Bulk moduli and seismic attenuation in partially saturated rocks: hysteresis of liquid bridges effect

Abstract

A key task of exploration geophysics is to find relationships between seismic attributes (velocities and attenuation) and fluid properties (saturation and pore pressure). Experimental data suggests that at least three different factors affect these relationships, which are not well‐explained by classical Gassmann, Biot, squirt‐flow, mesoscopic‐flow and gas dissolution/exsolution models. Some of these additional factors include: i) effect of wettability and surface tension between immiscible fluids; ii) saturation history effects (drainage vs imbibition); iii) effects of wave amplitude and effective stress. We apply a new rock physics model to explain the role of all these additional factors on seismic properties of partially saturated rock. The model is based on well‐known effect in surface chemistry: hysteresis of liquid bridges. This effect is taking place in cracks, which are partially‐saturated with two immiscible fluids.
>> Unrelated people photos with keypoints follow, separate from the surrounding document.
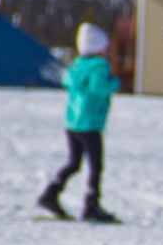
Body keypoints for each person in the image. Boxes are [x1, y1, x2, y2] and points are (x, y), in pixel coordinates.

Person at [37, 22, 120, 223]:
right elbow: (98, 87)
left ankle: (51, 193)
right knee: (95, 165)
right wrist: (115, 82)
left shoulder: (77, 65)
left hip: (73, 122)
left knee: (74, 163)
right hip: (90, 123)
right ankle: (91, 205)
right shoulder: (99, 65)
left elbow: (68, 81)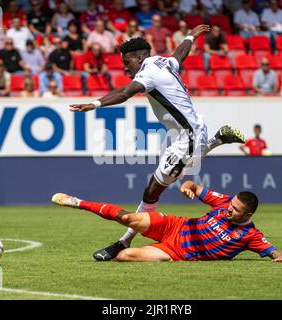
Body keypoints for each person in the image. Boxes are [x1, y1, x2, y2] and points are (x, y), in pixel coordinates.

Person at [69, 26, 246, 261]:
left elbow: (125, 92)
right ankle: (217, 139)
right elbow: (180, 55)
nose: (125, 67)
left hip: (188, 137)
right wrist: (190, 36)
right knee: (157, 186)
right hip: (189, 133)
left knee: (153, 190)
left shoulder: (147, 72)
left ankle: (123, 242)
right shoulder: (163, 63)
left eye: (127, 62)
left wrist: (95, 104)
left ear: (140, 58)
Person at [51, 180, 282, 262]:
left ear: (248, 216)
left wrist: (278, 258)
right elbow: (192, 185)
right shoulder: (224, 202)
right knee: (129, 218)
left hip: (175, 252)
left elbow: (273, 252)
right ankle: (77, 202)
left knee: (123, 258)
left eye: (235, 210)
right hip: (176, 225)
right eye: (231, 205)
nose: (229, 210)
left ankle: (122, 246)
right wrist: (187, 188)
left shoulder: (251, 235)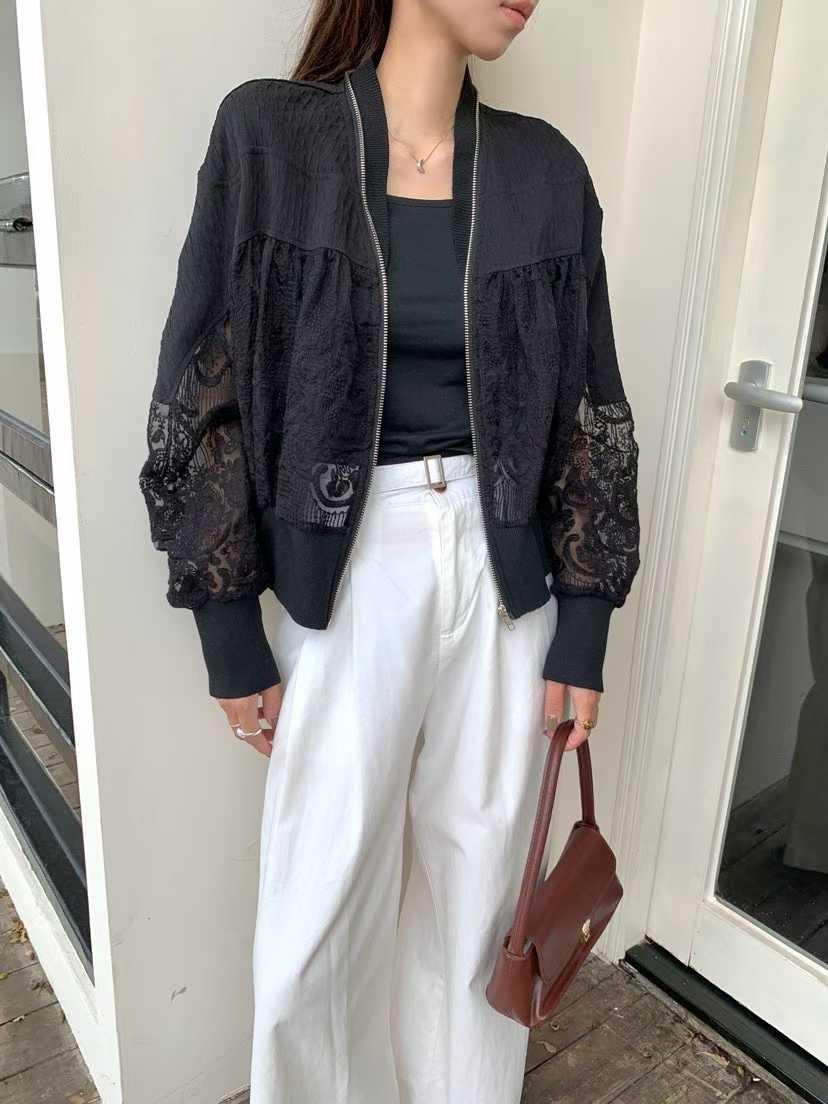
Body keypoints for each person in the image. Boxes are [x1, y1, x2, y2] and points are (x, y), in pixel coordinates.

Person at [137, 0, 641, 1100]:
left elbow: (590, 407)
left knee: (480, 907)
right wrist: (230, 634)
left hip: (509, 583)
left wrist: (584, 630)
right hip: (351, 564)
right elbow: (200, 387)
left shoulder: (544, 172)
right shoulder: (271, 139)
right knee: (314, 925)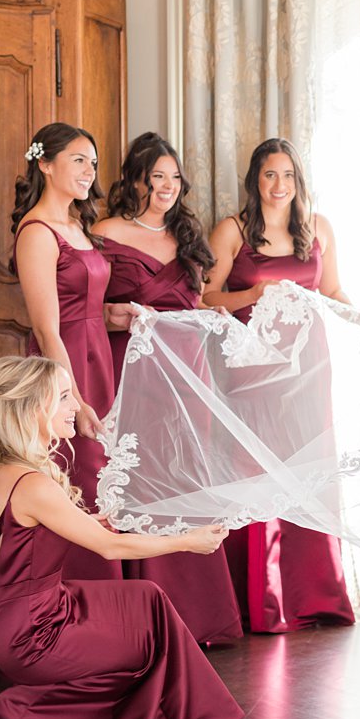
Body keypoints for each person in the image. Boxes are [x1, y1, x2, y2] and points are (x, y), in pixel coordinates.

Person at [0, 356, 243, 719]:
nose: (76, 406)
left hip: (12, 618)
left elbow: (27, 539)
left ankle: (176, 713)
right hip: (31, 635)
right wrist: (186, 542)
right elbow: (108, 548)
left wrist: (85, 521)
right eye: (65, 396)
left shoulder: (5, 468)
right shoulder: (34, 483)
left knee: (148, 601)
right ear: (36, 407)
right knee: (143, 642)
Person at [200, 138, 360, 632]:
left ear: (299, 181)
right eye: (269, 175)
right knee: (254, 467)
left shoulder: (318, 228)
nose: (279, 186)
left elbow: (332, 291)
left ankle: (314, 595)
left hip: (308, 365)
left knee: (308, 464)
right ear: (254, 180)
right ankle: (257, 599)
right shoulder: (232, 230)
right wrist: (254, 293)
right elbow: (204, 297)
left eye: (288, 176)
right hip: (252, 366)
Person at [94, 132, 242, 645]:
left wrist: (211, 315)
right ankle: (144, 617)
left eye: (174, 177)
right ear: (135, 178)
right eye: (156, 176)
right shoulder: (105, 232)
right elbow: (91, 304)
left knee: (185, 478)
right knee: (139, 476)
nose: (166, 186)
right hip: (133, 372)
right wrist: (117, 318)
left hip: (187, 373)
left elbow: (191, 307)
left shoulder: (187, 235)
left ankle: (197, 617)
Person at [11, 122, 126, 581]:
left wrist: (123, 316)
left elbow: (87, 304)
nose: (89, 171)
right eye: (79, 160)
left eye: (92, 163)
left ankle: (120, 602)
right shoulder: (36, 232)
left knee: (106, 478)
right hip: (65, 368)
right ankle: (83, 601)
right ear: (45, 163)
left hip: (99, 357)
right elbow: (47, 326)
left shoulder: (78, 224)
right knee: (80, 477)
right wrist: (72, 400)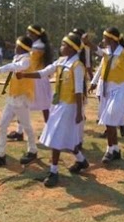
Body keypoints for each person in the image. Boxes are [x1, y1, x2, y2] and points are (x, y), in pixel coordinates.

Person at [17, 33, 88, 187]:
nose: (61, 47)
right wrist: (25, 75)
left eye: (64, 44)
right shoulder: (61, 62)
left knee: (56, 137)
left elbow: (78, 91)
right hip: (58, 104)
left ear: (72, 48)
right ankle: (81, 160)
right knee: (68, 136)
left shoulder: (77, 66)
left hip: (69, 106)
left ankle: (54, 171)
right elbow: (44, 72)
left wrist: (78, 112)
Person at [0, 36, 38, 167]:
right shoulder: (19, 57)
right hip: (12, 98)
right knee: (2, 126)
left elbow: (15, 66)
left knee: (26, 126)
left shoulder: (27, 60)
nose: (15, 47)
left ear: (22, 47)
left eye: (17, 45)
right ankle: (0, 155)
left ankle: (33, 150)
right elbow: (14, 64)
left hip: (22, 99)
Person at [89, 27, 124, 163]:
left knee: (110, 120)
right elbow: (99, 60)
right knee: (108, 122)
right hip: (106, 89)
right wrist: (93, 82)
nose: (103, 40)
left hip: (119, 89)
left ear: (112, 39)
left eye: (105, 37)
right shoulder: (106, 52)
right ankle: (116, 149)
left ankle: (109, 150)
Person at [7, 25, 53, 142]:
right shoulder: (37, 46)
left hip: (37, 80)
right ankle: (19, 131)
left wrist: (17, 47)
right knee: (25, 105)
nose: (28, 35)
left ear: (36, 34)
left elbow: (29, 54)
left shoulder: (39, 47)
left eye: (29, 33)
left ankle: (48, 131)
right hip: (33, 79)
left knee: (44, 106)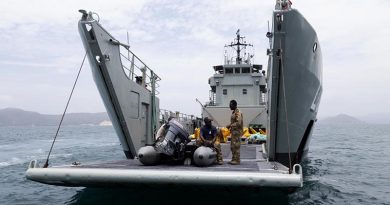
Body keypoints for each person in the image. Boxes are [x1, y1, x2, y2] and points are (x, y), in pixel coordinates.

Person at [226, 100, 243, 165]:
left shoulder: (237, 112)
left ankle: (237, 160)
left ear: (234, 105)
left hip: (237, 132)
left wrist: (230, 125)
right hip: (234, 132)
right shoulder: (234, 112)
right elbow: (234, 122)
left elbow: (238, 123)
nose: (229, 106)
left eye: (230, 105)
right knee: (233, 146)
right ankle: (233, 159)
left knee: (236, 146)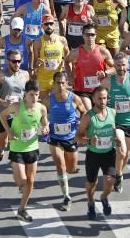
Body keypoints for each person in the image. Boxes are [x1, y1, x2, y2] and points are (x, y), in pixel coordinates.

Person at [99, 52, 130, 193]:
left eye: (123, 65)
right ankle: (118, 174)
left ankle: (119, 174)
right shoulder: (108, 81)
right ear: (114, 65)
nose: (121, 68)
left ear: (128, 65)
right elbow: (97, 96)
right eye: (118, 65)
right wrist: (104, 107)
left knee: (126, 153)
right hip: (115, 122)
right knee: (122, 149)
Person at [2, 80, 48, 222]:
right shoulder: (16, 107)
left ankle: (22, 209)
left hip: (32, 148)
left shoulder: (41, 108)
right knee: (22, 180)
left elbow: (45, 123)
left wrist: (46, 128)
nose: (34, 98)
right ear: (25, 95)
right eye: (31, 95)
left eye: (36, 94)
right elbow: (2, 116)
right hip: (17, 147)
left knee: (30, 181)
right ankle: (16, 174)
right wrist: (9, 132)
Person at [47, 70, 89, 212]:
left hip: (70, 138)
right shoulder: (49, 98)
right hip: (54, 138)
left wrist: (81, 128)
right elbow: (41, 113)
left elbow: (84, 112)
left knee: (71, 169)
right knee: (60, 165)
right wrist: (44, 125)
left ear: (67, 84)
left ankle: (69, 173)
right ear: (54, 84)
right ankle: (66, 196)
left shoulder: (74, 98)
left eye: (63, 83)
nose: (60, 86)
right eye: (58, 83)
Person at [76, 85, 120, 220]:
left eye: (105, 98)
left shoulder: (113, 112)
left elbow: (115, 130)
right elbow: (77, 137)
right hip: (93, 155)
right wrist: (89, 140)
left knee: (110, 180)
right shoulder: (88, 117)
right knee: (91, 184)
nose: (102, 101)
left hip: (109, 153)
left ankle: (103, 197)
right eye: (99, 98)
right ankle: (90, 202)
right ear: (94, 99)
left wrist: (117, 138)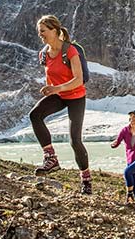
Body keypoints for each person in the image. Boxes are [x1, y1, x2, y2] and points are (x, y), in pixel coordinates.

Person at [29, 15, 92, 194]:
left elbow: (79, 80)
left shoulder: (70, 51)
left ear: (54, 30)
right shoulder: (44, 54)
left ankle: (86, 181)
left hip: (76, 97)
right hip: (59, 94)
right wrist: (50, 89)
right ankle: (51, 158)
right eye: (39, 31)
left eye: (43, 31)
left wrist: (57, 88)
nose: (40, 35)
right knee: (35, 115)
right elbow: (52, 74)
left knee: (75, 140)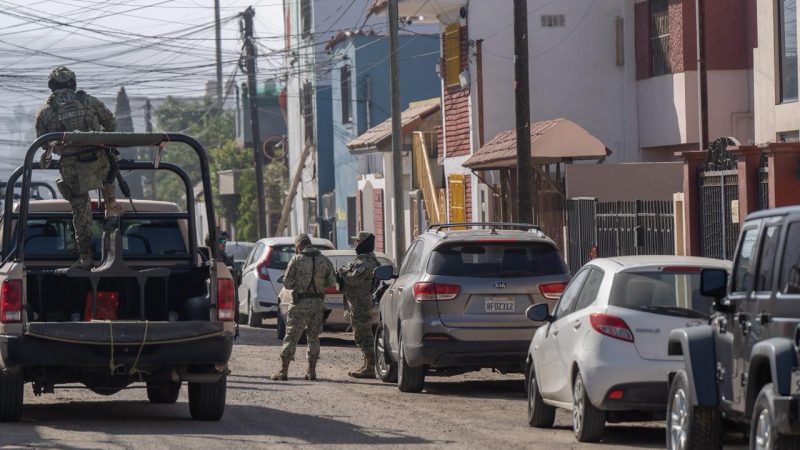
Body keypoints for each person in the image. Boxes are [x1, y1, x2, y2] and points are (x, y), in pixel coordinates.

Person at [35, 65, 122, 269]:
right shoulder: (89, 101)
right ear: (73, 84)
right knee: (110, 202)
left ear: (52, 86)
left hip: (72, 168)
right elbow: (111, 125)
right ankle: (113, 238)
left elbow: (42, 142)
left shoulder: (45, 113)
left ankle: (85, 256)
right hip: (100, 162)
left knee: (81, 211)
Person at [271, 233, 335, 381]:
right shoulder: (324, 260)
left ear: (299, 246)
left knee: (291, 337)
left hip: (300, 304)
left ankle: (283, 371)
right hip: (318, 304)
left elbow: (287, 283)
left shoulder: (296, 260)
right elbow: (331, 283)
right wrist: (318, 286)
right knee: (313, 337)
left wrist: (298, 285)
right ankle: (311, 371)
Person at [338, 231, 381, 379]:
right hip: (358, 302)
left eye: (358, 242)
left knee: (364, 335)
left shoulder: (365, 262)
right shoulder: (365, 260)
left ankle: (370, 367)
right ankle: (366, 364)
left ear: (363, 243)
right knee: (360, 334)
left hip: (361, 303)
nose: (355, 244)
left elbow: (353, 280)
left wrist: (342, 272)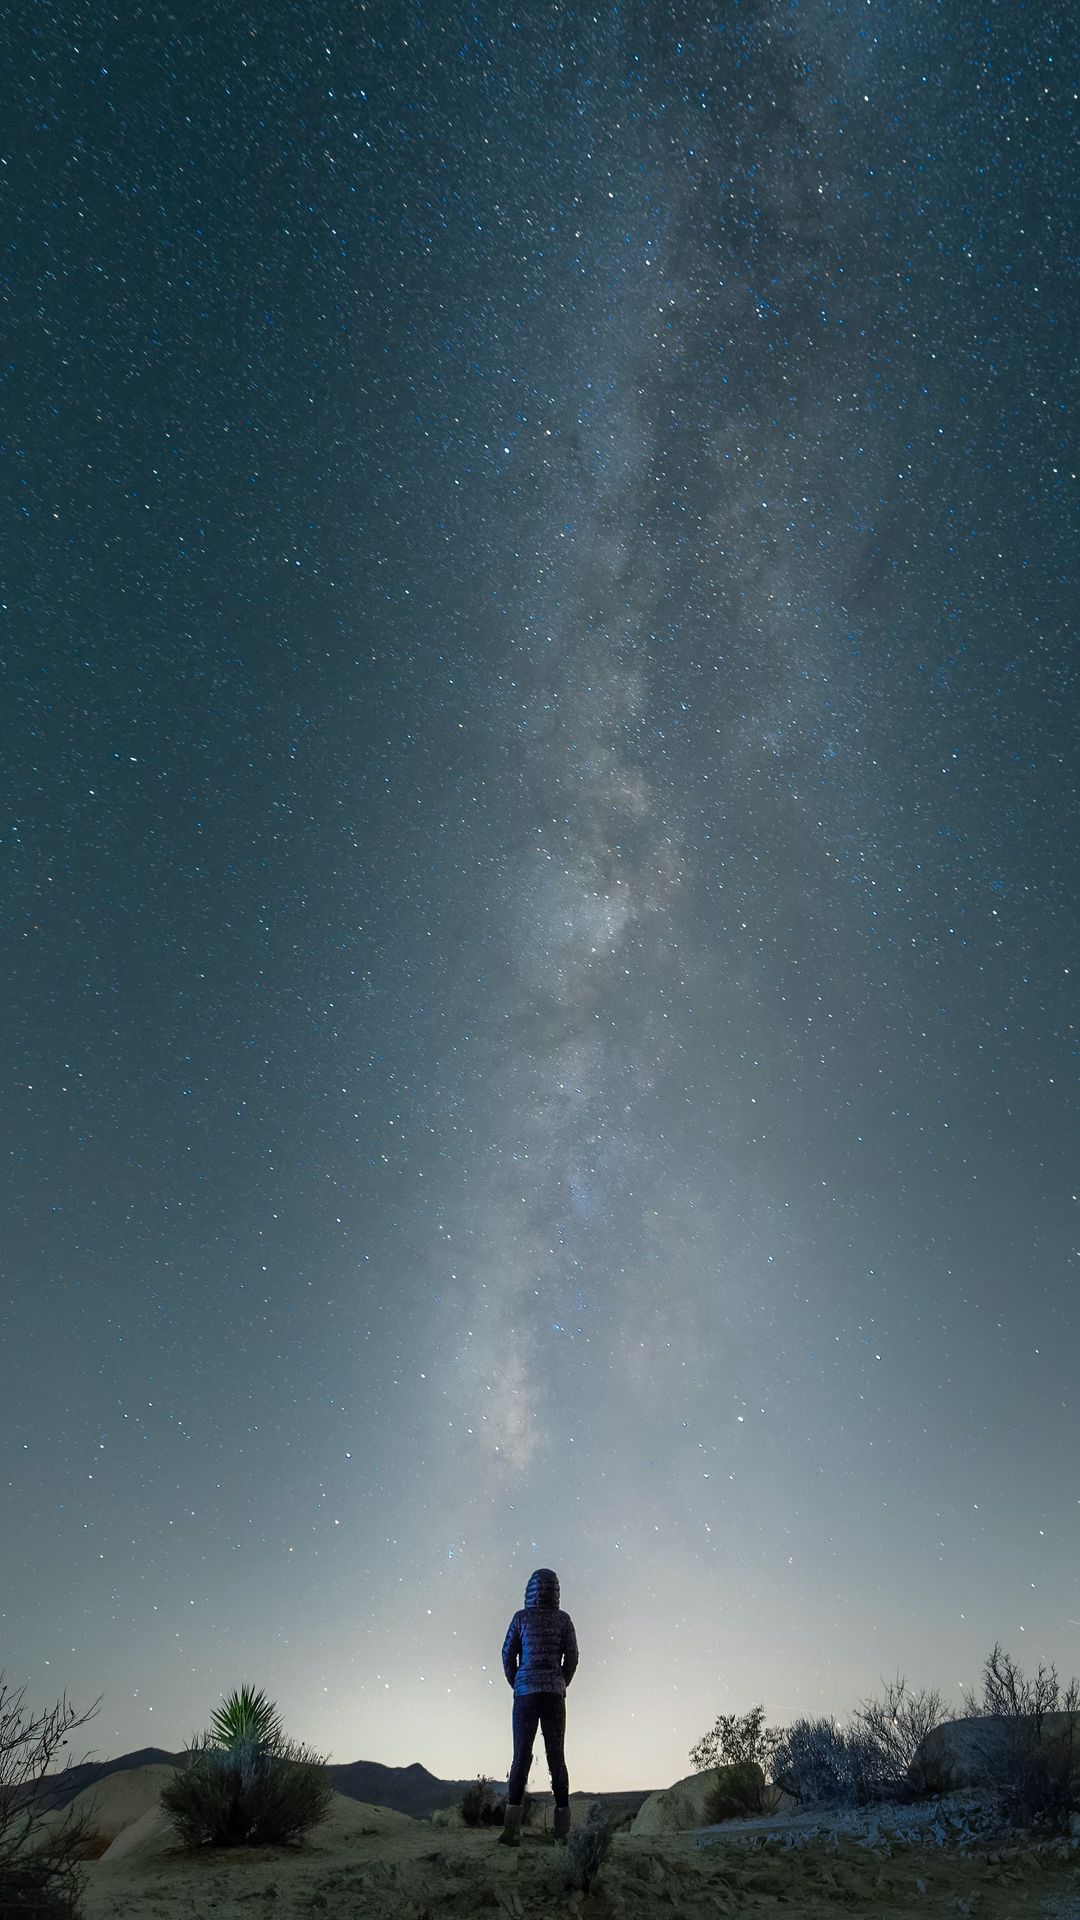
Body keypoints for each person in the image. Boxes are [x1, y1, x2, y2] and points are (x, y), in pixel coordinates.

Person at [498, 1566, 579, 1846]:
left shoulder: (521, 1618)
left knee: (521, 1757)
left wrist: (518, 1682)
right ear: (556, 1591)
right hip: (554, 1694)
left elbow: (507, 1654)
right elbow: (573, 1657)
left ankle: (511, 1832)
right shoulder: (563, 1620)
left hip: (526, 1696)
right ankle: (562, 1832)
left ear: (530, 1590)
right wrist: (559, 1682)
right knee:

Using our model, we investigated: 1) physical factors affecting empirical Brie correlation for effective bulk modulus of fluid; 2) the role of liquids on seismic attenuation in the low frequency (static) limit; 3) water‐weakening effects and 4) saturation history effects. Our model is applicable in the low frequency limit (seismic frequencies) when capillary forces dominate over viscous forces during wave‐induced two‐phase fluid‐flow. The model is relevant for seismic characterization of immiscible fluids with high contrast in compressibilities, i.e. for shallow gas exploration and CO2 monitoring.